Two years ago, a judge ruled that Kirk Roberts would have to concede his 50 percent share in a house and land at West Side Road, Sandys — worth $926,531 — which was deemed to be the spoils of his criminal activity.
Roberts, a former powerboat champion, was sentenced to ten years in jail in 2002 for conspiring to import cannabis worth $1.4 million to Bermuda.
In an appeal hearing earlier this month, Roberts' lawyer Frank Phipps QC argued that the hearing under the Proceeds of Crime Act had not followed correct procedure. However, the appeals judges yesterday upheld the assets ruling against Roberts, who is currently on parole.
During his cannabis conspiracy trial, his accomplice gave evidence and claimed 200lbs of cannabis was collected in St. Vincent and passed to Roberts when he was taken out to sea in December 2000 in a boat called the Sea Scorpion III to rendezvous with a sail boat off Bermuda carrying the package of drugs.
The Crown, lead by former Director of Public Prosecutions, Kulandra Ratneser, originally claimed that Roberts benefited to the tune of about $2 million from trafficking. However, Roberts' solicitor, Kamal Durrant, argued in court that his client never made any money from crime and Roberts' wife had said she couldn't understand how assets could be seized when there was no evidence anyone had gained. It was understood that he felt Police were out to get him after rumours about his activities. The cannabis conviction was his first.
Meanwhile, two men convicted of murdering the Cooper twins failed yesterday in a bid to have their names cleared.

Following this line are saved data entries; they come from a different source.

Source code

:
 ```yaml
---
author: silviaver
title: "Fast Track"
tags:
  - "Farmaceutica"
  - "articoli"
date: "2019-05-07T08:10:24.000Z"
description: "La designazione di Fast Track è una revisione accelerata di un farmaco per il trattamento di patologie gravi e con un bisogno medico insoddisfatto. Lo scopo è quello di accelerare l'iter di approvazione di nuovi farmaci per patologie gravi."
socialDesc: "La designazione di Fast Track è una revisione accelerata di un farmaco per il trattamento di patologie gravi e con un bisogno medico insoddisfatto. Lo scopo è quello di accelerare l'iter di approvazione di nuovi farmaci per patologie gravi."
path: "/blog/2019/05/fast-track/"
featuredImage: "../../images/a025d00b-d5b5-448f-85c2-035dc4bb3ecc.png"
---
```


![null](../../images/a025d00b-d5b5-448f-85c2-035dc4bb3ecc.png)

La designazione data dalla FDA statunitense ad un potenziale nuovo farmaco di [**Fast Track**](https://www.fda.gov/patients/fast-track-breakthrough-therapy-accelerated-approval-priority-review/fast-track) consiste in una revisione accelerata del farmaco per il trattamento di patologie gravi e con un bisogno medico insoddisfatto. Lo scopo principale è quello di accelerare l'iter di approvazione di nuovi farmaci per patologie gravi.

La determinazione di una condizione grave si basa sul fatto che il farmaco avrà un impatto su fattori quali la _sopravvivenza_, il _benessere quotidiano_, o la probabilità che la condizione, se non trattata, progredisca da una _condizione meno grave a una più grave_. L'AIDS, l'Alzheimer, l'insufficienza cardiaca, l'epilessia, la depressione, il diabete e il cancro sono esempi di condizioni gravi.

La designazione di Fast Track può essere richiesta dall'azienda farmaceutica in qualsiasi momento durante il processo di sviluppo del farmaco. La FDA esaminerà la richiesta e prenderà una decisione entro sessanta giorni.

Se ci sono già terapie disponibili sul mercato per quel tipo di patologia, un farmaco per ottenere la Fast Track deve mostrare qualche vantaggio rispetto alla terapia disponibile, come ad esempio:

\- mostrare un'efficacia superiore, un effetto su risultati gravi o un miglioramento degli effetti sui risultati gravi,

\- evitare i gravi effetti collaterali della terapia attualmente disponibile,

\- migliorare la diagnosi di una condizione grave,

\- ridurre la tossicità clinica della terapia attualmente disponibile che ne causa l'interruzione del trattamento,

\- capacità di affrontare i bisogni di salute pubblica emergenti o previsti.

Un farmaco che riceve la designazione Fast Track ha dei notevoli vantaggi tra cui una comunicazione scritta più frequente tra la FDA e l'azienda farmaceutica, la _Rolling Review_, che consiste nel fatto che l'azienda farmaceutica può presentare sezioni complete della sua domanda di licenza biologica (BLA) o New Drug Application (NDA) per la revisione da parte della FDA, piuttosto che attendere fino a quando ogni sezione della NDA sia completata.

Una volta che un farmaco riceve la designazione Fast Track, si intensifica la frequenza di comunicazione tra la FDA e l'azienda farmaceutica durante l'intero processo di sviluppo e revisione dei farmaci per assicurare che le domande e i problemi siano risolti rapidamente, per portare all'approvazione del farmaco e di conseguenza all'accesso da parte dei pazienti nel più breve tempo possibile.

Kenneth Burgess and Dennis Robinson were jailed for life in 2006 for killing Jahmal and Jahmil Cooper in March 2005. Burgess was said to have beaten the 20-year-old twins and bludgeoned them with a metal baseball bat at his apartment in Crown Hill Lane, Devonshire, in revenge for them allegedly robbing his father.
The prosecution claimed Robinson guarded the door to prevent escape and then helped Burgess to dispose of the bodies 80 feet down Abbot's Cliff in Hamilton Parish.
Their skeletal remains were discovered a month later.
Among the points argued by barristers representing the men at their November 2007 appeal, were that the evidence of two key witnesses in the trial, Devario Whitter and Gladwin Cann, was unreliable. The lawyers asked for fresh evidence in the form of sworn statements from the pair to be produced.
It was further argued that Chief Justice Richard Ground erred in his conduct of the trial.
However, the panel of three appeal judges dismissed the appeal during a brief hearing yesterday morning.
A separate bid by Burgess and Robinson to have their sentences of a minimum 15 years reduced will be heard at a later date.
In a separate case yesterday, a man convicted over a vicious machete attack, which left his victim maimed, also saw his appeal dismissed. Harron Lee Powell Evans and Akono Shakir Parsons were found guilty in November 2006 of wounding Kuma Smith with intent to do him grievous bodily harm.
Mr. Smith had a finger chopped off in an ambush in Devonshire in January 2005.
Evans asked the Court of Appeal to quash his conviction, with his lawyer, Victoria Pearman, arguing that trial judge Norma Wade-Miller mishandled the case. Parsons did not appeal. The appeal judges dismissed Evans' attempt to have his name cleared yesterday morning.